– David O’Connor
Already capturing tens of thousands of data points per second and still want to go faster? Data acquisition using a Shapegrabber system is already lightning fast compared to traditional tools like CMMs and hand tools. However, if you are scanning hundreds of parts a day, seconds–per-part start to add up. This article covers four areas you can tweak and tune if you are looking to increase throughput with your Shapegrabber scanner.
1. Scan Resolution
First, consider the scan resolution you are using to scan parts. The spacing between lines in the scanning direction (Y-axis resolution) directly affects the scanning speed: twice the resolution means twice the scan time. While a very fine resolution is useful for capturing small defects, you may be able to back off the resolution for speed gains if the goal is to characterize overall shape.
Finding the optimal setting to maximize speed while ensuring defects are still detected may take some experimentation. Begin with a sample that has a known defect and try increasing the Y-axis resolution value until that defect is no longer obvious in the analysis. You may be surprised how much faster the scanning can be.
2. Number of Scans
Next, consider the total number of scans. It is easy to set a Shapegrabber scanner to automatically capture many scans in order to obtain lots of detail on a part. But, spending some additional time up front to determine which scan angles are essential for an application and which ones can be left out can save you minutes per part. It may also help to create a simple fixture that will help orient the part in such a way that more detail is visible in a single set of scans. This can save some time by reducing the total number of scans in a set, and it will save a lot of time if you can reduce the total number of set-ups required for a part.

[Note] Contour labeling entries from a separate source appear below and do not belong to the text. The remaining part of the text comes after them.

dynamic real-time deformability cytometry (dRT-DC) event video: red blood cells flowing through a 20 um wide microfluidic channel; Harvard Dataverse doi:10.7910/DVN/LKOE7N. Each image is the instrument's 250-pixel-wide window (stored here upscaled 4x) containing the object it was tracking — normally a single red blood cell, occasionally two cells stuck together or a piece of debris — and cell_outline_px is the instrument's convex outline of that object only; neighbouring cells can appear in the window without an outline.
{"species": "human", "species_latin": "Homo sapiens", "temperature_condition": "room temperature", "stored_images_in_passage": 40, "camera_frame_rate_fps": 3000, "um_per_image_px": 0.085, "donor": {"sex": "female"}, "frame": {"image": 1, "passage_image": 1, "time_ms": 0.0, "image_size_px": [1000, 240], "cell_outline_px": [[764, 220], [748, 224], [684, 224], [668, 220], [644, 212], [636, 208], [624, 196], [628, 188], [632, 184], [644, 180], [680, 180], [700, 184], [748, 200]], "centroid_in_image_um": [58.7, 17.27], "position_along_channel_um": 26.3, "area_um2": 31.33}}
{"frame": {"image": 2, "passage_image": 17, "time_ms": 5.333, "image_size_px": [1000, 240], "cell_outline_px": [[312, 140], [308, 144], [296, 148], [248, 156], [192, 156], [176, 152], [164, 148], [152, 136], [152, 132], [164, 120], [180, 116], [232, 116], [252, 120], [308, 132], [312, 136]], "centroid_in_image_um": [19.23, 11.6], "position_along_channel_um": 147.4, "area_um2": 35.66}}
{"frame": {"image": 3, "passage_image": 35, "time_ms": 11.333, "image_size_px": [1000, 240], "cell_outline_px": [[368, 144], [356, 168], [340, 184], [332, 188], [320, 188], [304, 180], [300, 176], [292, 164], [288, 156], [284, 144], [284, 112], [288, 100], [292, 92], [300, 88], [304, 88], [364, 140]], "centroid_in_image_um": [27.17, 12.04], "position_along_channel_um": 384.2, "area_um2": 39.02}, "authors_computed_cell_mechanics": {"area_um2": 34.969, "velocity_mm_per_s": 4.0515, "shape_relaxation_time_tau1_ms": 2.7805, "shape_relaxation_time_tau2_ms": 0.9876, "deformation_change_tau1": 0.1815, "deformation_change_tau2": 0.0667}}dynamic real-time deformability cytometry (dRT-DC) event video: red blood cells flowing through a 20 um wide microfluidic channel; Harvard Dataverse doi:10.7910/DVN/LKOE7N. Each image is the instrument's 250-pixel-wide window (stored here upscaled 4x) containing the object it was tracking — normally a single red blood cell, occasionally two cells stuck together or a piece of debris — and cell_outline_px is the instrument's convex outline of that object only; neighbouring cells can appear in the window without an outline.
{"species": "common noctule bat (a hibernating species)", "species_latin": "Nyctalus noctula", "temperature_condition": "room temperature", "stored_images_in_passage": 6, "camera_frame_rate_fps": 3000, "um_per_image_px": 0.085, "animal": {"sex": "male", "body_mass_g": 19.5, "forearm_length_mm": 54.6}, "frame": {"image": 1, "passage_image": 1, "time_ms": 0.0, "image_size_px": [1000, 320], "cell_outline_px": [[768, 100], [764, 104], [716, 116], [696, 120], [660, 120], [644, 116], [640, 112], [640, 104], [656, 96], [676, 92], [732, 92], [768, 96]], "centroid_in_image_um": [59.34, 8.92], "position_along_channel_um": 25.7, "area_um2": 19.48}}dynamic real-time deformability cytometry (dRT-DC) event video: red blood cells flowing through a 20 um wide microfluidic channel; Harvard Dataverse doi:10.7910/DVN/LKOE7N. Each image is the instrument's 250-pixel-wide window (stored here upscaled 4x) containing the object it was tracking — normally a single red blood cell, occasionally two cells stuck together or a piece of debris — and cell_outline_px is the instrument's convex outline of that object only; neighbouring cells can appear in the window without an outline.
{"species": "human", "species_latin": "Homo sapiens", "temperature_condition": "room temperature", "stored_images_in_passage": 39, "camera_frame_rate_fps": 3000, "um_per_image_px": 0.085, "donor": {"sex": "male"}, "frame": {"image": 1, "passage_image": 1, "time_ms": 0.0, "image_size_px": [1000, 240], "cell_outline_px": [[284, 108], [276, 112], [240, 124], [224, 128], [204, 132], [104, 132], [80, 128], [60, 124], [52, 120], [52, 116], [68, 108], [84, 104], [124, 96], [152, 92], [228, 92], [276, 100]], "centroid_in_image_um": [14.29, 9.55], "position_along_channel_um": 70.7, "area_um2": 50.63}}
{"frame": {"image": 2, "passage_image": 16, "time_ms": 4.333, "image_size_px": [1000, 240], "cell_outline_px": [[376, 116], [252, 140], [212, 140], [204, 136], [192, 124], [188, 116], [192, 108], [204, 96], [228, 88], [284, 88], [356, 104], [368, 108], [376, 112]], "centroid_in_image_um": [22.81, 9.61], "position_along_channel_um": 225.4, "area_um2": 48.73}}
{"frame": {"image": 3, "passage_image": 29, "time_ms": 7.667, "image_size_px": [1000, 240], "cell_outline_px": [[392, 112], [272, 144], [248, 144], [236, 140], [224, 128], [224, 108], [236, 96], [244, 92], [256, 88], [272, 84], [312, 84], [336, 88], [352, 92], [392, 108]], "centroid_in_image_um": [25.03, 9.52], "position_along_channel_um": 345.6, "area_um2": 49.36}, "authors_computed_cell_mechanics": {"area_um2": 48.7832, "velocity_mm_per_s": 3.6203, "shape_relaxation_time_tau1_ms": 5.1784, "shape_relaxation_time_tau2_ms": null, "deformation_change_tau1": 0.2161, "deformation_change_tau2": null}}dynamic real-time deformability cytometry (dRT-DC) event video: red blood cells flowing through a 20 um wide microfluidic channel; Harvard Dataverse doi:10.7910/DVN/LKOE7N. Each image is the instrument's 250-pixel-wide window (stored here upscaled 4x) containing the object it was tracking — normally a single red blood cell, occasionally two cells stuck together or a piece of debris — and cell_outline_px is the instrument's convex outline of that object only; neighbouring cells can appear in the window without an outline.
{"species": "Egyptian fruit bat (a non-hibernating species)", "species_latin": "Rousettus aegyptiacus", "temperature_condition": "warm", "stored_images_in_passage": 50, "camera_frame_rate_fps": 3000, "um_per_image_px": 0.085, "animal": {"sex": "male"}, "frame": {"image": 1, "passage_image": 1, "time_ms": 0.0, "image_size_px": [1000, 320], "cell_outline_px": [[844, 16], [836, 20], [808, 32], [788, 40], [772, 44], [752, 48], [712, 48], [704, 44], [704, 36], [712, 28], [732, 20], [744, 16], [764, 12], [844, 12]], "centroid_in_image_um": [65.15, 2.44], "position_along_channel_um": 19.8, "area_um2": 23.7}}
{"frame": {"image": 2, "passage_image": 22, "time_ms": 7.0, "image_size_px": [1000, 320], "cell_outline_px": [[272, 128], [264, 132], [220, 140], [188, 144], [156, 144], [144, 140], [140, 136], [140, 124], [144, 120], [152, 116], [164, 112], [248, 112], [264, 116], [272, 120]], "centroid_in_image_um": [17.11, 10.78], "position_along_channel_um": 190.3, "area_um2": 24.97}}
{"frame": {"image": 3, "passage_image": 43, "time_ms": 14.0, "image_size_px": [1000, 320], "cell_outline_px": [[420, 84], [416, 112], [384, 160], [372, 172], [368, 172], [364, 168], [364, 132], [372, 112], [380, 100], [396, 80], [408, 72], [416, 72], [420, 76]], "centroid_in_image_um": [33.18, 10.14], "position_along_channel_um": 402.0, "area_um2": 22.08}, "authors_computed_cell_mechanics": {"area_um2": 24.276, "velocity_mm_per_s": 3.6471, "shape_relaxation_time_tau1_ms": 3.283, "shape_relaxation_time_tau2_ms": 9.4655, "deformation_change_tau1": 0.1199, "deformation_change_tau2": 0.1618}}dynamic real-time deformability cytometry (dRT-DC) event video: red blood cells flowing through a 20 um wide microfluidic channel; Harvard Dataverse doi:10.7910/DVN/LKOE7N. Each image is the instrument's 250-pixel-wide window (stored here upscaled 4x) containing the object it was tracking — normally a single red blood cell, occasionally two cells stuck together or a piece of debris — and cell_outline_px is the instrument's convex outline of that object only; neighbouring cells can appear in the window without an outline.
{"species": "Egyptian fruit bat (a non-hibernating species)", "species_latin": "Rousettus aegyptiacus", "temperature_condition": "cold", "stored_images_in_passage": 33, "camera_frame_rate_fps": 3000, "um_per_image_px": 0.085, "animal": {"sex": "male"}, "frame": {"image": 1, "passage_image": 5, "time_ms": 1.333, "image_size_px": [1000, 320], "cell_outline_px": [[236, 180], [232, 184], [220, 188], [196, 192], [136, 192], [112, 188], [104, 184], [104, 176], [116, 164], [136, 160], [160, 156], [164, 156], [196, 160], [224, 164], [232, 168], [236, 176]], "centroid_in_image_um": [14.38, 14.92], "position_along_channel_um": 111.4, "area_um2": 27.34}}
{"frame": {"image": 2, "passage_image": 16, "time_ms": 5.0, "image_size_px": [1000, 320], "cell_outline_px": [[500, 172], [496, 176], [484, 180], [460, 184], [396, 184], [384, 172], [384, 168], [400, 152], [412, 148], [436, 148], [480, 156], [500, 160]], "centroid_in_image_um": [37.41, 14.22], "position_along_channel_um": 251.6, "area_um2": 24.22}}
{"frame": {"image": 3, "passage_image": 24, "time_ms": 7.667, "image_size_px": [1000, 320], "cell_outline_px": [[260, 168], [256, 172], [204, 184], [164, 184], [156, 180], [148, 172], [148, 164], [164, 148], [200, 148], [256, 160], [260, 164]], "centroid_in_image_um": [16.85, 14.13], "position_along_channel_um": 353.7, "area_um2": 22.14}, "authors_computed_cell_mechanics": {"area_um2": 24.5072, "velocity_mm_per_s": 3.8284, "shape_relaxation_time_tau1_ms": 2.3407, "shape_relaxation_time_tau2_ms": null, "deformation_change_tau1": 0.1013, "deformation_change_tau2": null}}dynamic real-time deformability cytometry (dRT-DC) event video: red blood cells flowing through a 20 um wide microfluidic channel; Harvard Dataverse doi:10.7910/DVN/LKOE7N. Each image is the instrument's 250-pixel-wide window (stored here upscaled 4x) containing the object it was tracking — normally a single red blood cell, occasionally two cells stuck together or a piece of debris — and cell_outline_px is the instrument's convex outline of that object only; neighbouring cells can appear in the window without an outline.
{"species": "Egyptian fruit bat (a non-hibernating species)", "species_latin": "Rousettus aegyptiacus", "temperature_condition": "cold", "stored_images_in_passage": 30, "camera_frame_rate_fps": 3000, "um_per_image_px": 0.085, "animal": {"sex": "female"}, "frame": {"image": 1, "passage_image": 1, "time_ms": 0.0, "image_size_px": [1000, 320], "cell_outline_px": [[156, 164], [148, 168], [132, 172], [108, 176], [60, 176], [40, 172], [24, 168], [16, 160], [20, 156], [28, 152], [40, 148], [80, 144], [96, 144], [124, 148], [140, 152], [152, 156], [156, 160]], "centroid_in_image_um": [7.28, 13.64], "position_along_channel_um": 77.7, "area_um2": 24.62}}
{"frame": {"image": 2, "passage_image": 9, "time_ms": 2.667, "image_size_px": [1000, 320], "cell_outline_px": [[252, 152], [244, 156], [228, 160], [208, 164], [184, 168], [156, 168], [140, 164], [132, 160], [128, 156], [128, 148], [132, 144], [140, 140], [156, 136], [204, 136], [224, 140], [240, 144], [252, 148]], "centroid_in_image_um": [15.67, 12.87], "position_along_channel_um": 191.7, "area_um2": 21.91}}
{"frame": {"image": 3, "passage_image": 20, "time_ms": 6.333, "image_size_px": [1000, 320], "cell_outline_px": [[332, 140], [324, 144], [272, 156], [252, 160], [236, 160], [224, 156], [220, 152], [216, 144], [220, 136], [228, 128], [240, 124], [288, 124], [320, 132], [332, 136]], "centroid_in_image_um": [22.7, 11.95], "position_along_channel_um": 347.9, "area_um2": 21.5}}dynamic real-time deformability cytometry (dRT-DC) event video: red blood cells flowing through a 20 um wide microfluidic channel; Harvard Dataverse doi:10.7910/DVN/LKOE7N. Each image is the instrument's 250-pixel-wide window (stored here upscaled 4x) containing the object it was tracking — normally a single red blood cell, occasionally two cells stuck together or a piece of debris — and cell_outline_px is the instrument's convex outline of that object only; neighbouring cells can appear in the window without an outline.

3. Depth of Field Compression
You can also reduce total scan time by optimizing the Depth of Field settings. Again, by spending a few extra minutes during the initial scan set-up you can shave off minutes of scan time per part.
To optimize the depth of field settings, set the software to ignore regions in front of the part and behind the part. Compressing the depth of field in this way increases the frame rate of the scanhead so that you can capture the same amount of data in less time. A simple fixture can come in handy here as well. If the fixture always holds the part in the same position then you can tighten up the depth of field without worrying about unwanted data loss.
4. Speed of Motors
To reduce total scan time even further you can increase the speed of the motors. There is a motor for each axis of motion in a Shapegrabber system; so, for a standard two-axis system like an Ai310, one motor controls the linear scanning axis and a second motor controls the rotary table. The linear scanning axis speed will be determined by the parameters mentioned above during a scan. However, the scanhead will be returned to a start position before beginning the next scan.
You can use the Properties settings to increase the “return to start” speed, or “non-scanning motion” as it is called in the software. By optimizing the speed of both motors you will reduce the time between scans in a set and further optimize total scan time.